● The task
Leaving out only the pictures, write out all the entries exactly.

● Exercise input
- - - - - - -
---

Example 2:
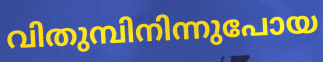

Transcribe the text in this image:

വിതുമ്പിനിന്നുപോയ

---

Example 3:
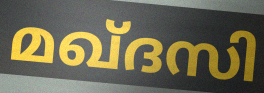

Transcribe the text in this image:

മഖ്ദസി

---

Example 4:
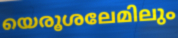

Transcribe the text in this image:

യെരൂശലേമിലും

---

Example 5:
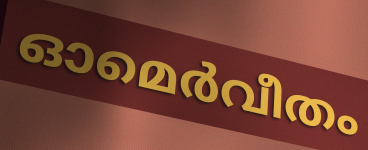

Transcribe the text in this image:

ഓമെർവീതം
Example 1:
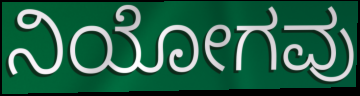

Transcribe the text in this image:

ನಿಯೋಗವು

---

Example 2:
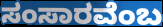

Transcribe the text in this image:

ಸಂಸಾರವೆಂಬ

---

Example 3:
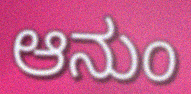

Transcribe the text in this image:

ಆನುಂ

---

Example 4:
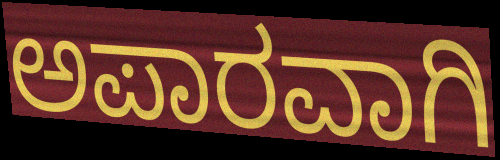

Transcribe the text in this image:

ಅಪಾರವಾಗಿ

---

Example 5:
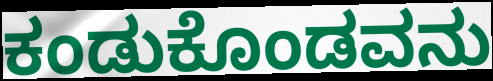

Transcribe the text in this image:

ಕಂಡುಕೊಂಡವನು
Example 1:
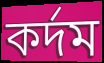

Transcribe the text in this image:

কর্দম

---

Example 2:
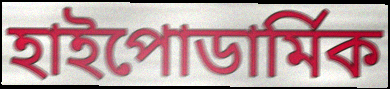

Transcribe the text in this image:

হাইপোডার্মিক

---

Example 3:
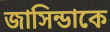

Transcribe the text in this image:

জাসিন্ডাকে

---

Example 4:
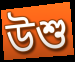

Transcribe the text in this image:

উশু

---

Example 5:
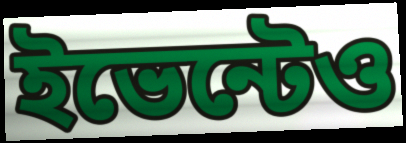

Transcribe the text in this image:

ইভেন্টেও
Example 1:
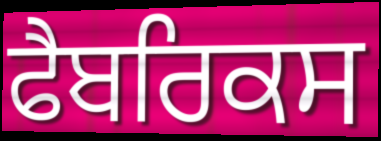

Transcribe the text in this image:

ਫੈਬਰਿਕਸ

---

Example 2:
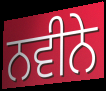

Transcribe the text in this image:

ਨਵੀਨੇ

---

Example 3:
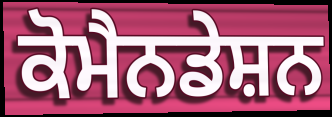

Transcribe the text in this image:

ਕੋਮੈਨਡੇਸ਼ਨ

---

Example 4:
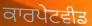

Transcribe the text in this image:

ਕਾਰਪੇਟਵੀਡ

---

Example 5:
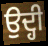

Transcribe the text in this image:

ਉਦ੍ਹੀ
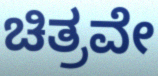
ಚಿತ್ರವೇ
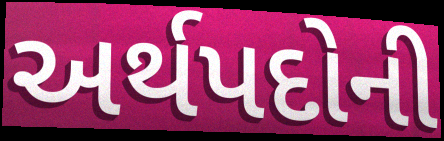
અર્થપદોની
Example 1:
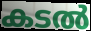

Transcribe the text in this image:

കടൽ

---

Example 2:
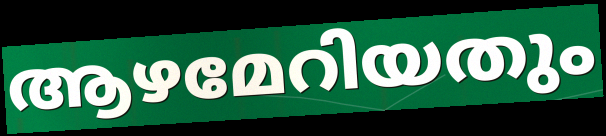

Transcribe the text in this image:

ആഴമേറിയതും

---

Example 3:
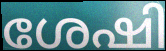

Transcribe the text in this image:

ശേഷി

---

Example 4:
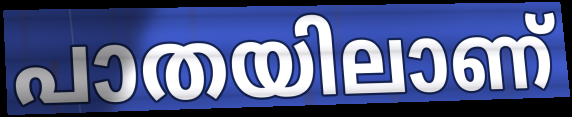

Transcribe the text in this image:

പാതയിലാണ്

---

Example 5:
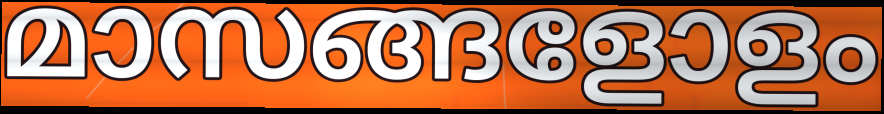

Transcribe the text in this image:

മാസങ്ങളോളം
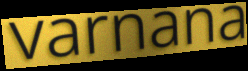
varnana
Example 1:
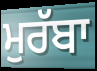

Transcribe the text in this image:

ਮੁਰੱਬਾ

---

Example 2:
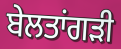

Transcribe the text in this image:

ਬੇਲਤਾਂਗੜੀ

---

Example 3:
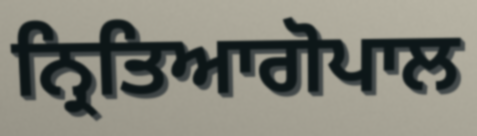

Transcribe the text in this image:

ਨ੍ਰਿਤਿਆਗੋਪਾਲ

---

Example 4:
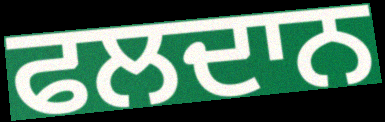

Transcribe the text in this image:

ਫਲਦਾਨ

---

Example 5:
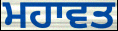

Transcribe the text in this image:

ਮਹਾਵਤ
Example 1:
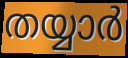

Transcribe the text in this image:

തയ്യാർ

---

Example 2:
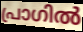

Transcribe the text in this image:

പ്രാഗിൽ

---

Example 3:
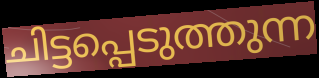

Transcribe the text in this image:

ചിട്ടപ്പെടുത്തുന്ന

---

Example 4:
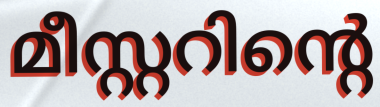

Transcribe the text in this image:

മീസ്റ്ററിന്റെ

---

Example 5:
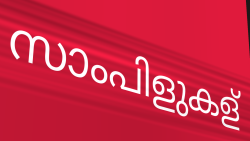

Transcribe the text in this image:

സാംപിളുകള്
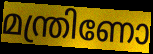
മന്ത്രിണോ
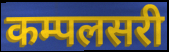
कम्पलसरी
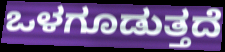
- - - - - - -
● Response box
---

Example 2:

Transcribe the text in this image:

വിതുമ്പിനിന്നുപോയ

---

Example 3:

Transcribe the text in this image:

മഖ്ദസി

---

Example 4:

Transcribe the text in this image:

യെരൂശലേമിലും

---

Example 5:

Transcribe the text in this image:

ഓമെർവീതം
Example 1:

Transcribe the text in this image:

ನಿಯೋಗವು

---

Example 2:

Transcribe the text in this image:

ಸಂಸಾರವೆಂಬ

---

Example 3:

Transcribe the text in this image:

ಆನುಂ

---

Example 4:

Transcribe the text in this image:

ಅಪಾರವಾಗಿ

---

Example 5:

Transcribe the text in this image:

ಕಂಡುಕೊಂಡವನು
Example 1:

Transcribe the text in this image:

কর্দম

---

Example 2:

Transcribe the text in this image:

হাইপোডার্মিক

---

Example 3:

Transcribe the text in this image:

জাসিন্ডাকে

---

Example 4:

Transcribe the text in this image:

উশু

---

Example 5:

Transcribe the text in this image:

ইভেন্টেও
Example 1:

Transcribe the text in this image:

ਫੈਬਰਿਕਸ

---

Example 2:

Transcribe the text in this image:

ਨਵੀਨੇ

---

Example 3:

Transcribe the text in this image:

ਕੋਮੈਨਡੇਸ਼ਨ

---

Example 4:

Transcribe the text in this image:

ਕਾਰਪੇਟਵੀਡ

---

Example 5:

Transcribe the text in this image:

ਉਦ੍ਹੀ
ಚಿತ್ರವೇ
અર્થપદોની
Example 1:

Transcribe the text in this image:

കടൽ

---

Example 2:

Transcribe the text in this image:

ആഴമേറിയതും

---

Example 3:

Transcribe the text in this image:

ശേഷി

---

Example 4:

Transcribe the text in this image:

പാതയിലാണ്

---

Example 5:

Transcribe the text in this image:

മാസങ്ങളോളം
varnana
Example 1:

Transcribe the text in this image:

ਮੁਰੱਬਾ

---

Example 2:

Transcribe the text in this image:

ਬੇਲਤਾਂਗੜੀ

---

Example 3:

Transcribe the text in this image:

ਨ੍ਰਿਤਿਆਗੋਪਾਲ

---

Example 4:

Transcribe the text in this image:

ਫਲਦਾਨ

---

Example 5:

Transcribe the text in this image:

ਮਹਾਵਤ
Example 1:

Transcribe the text in this image:

തയ്യാർ

---

Example 2:

Transcribe the text in this image:

പ്രാഗിൽ

---

Example 3:

Transcribe the text in this image:

ചിട്ടപ്പെടുത്തുന്ന

---

Example 4:

Transcribe the text in this image:

മീസ്റ്ററിന്റെ

---

Example 5:

Transcribe the text in this image:

സാംപിളുകള്
മന്ത്രിണോ
कम्पलसरी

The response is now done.